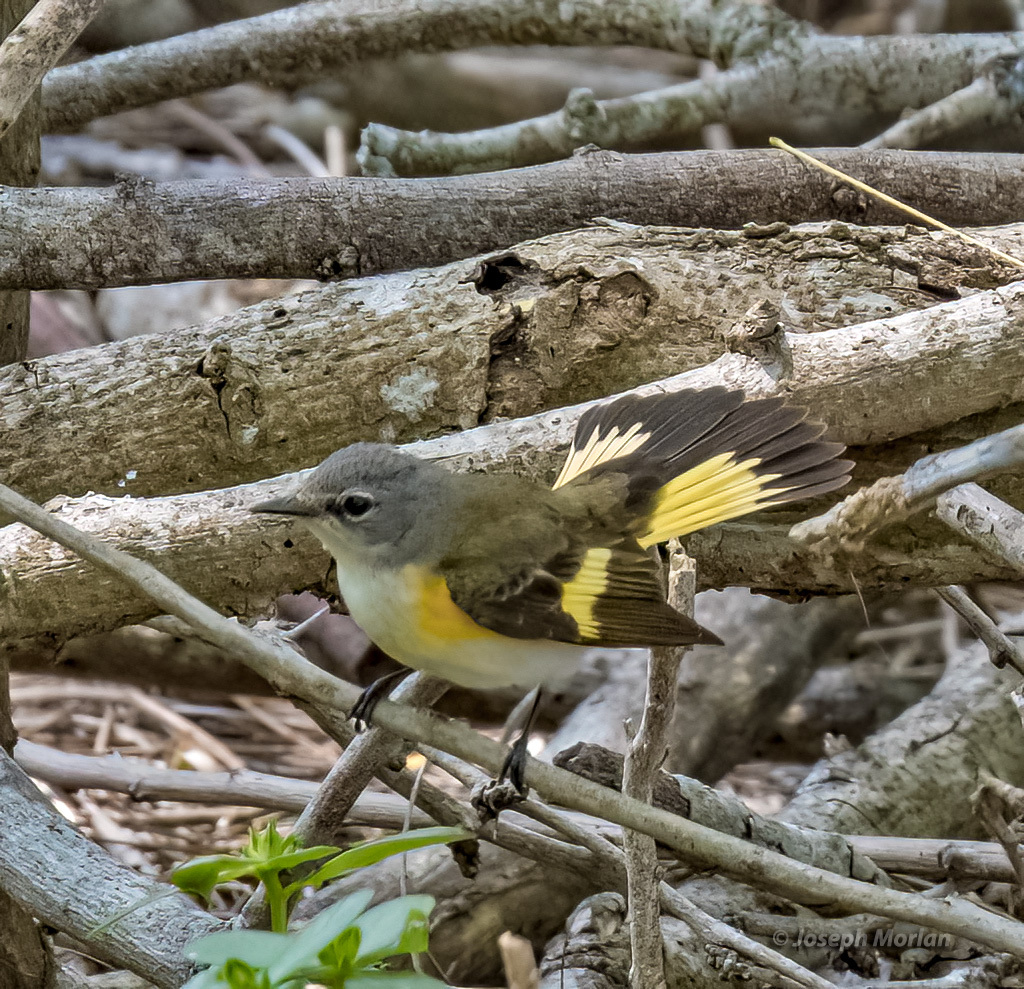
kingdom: Animalia
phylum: Chordata
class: Aves
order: Passeriformes
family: Parulidae
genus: Setophaga
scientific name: Setophaga ruticilla
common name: American redstart
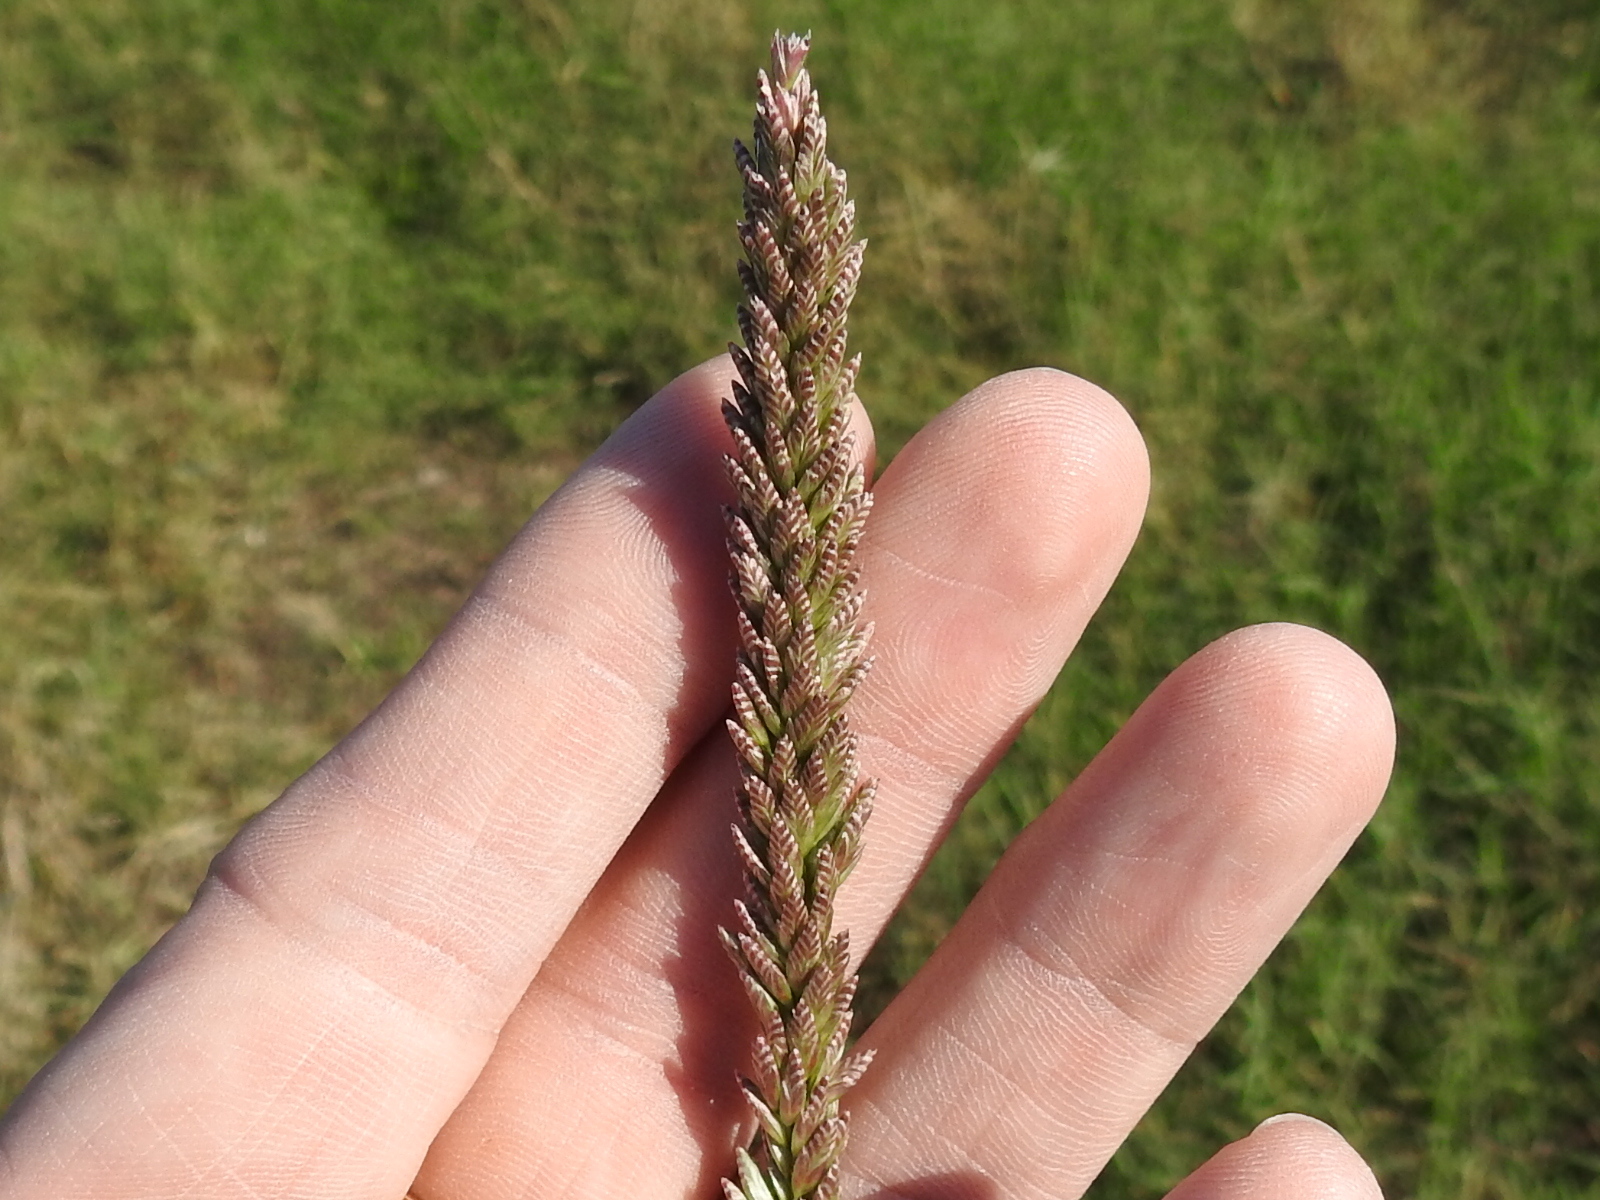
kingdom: Plantae
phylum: Tracheophyta
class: Liliopsida
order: Poales
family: Poaceae
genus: Tridens
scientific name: Tridens albescens
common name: White tridens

» GIVEN INSTRUCTION: From the material above, select every line that contains the word "name" and copy those lines in their original order.

» ANSWER TO THE TASK:
scientific name: Setophaga ruticilla
common name: American redstart
scientific name: Tridens albescens
common name: White tridens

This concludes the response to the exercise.